E' chiaro che si è portati a sospettare che al di là delle ragioni militari, c'erano motivi politici.
A Donkerque  c'erano gli inglesi accerchiati, mica i tedeschi.

Il tentativo di Hess poteva anche riuscire, ma a guerra iniziata il 10 maggio, con tanti patti calpestati e tante promesse non mantenute, il premier inglese non volle cadere in un trabocchetto nè di Hess nè di Hitler.
Hitler aspetterà due giorni prima di sconfessare il suo braccio sinistro, e che le sue proposte erano di un millantatore. Il partito annuncerà ufficialmente che Hess era sofferente di una malattia, e che nonostante la proibizione di volare, si era impossessato di un aereo e non aveva fatto più ritorno. Si teme -dissero- che soffra di allucinazioni e una lettera da lui lasciata dimostra che siamo in presenza di un disturbo mentale".

Hess all'arrivo in Inghilterra, fu catturato, non fu creduto, fu incarcerato, e forse rendendosi conto che non era per nulla gradita a Churchill la sua "missione di pace" si chiuse in un assoluto mutismo fingendosi pazzo. 

In effetti nella sua lettera d'addio, prima di partire con l'aereo il fedele camerata aveva scritto al "caporale" "...Se questo piano (...)  dovesse fallire (...) ti sarà sempre possibile negare ogni responsabilità. Dì solo che sono pazzo..."

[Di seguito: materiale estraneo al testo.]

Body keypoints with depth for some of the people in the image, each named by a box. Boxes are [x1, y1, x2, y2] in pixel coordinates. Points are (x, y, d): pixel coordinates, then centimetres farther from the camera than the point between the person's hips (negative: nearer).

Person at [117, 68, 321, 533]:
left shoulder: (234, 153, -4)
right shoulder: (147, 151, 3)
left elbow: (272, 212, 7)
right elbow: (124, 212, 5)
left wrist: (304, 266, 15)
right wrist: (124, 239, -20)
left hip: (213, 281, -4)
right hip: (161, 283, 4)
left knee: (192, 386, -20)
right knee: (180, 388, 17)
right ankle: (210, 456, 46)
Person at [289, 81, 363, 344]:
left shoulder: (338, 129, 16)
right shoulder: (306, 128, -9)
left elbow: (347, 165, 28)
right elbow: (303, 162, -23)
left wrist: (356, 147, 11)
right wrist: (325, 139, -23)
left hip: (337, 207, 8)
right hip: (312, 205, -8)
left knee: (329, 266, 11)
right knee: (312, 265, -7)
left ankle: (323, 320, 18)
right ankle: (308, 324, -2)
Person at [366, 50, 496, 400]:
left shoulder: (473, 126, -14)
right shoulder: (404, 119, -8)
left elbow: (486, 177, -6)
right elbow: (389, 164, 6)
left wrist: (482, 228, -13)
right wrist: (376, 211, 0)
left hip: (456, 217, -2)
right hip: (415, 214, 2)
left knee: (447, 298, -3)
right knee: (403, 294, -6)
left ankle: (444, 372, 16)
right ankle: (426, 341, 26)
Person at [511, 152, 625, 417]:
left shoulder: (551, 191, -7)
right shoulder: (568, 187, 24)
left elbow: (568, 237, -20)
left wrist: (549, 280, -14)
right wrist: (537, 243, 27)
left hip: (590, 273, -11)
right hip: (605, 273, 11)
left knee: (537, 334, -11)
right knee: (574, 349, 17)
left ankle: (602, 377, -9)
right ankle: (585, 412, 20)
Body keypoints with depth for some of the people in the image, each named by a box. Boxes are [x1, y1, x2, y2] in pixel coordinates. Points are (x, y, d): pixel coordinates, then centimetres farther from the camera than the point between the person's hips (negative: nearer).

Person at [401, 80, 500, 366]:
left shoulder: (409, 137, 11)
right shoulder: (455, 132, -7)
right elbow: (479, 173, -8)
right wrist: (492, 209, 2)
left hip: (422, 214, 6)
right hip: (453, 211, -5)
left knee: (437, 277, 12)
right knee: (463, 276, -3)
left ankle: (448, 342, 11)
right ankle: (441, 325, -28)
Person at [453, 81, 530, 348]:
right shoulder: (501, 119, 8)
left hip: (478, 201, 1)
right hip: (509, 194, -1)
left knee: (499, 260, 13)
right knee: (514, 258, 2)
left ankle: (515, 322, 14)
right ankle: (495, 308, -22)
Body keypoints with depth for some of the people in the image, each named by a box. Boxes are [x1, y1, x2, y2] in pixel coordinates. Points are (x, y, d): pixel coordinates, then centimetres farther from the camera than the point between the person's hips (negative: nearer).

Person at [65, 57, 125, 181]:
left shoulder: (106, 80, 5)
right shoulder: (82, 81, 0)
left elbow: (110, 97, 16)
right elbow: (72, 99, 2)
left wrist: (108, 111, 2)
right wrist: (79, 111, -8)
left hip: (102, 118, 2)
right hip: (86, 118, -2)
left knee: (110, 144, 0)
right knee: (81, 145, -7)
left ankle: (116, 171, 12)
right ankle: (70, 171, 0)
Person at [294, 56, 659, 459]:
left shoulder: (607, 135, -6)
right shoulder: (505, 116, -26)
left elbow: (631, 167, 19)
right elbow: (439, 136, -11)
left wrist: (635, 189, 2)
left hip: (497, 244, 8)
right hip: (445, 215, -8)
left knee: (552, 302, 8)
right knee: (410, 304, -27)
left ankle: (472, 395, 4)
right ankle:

Rudolf Hess rispunta fuori soltanto nel 1946 a Norimberga, al processo per i crimini di guerra, ma lui  continuò a recitare la parte del folle. 
Processato insieme ad altri gerarchi Nazisti, evitò la forca e fu condannato all'ergastolo, diventando il prigioniero n.7 del carcere di Spandau. Dopo il 30 settembre 1966, scarcerati altri sei suoi compagni di sventura, rimase nella fortezza solo, alla cella n. 13, leggendo anche due libri al giorno; e scrivendo e pubblicando erudite opere fra le più vendute in Germania, di Storia, Geografia, Ingegneria, Arte, Musica, Linguistica (di pazzia nemmeno l'ombra)

Morì in carcere ultranovantenne in circostanze misteriose  nel 1987.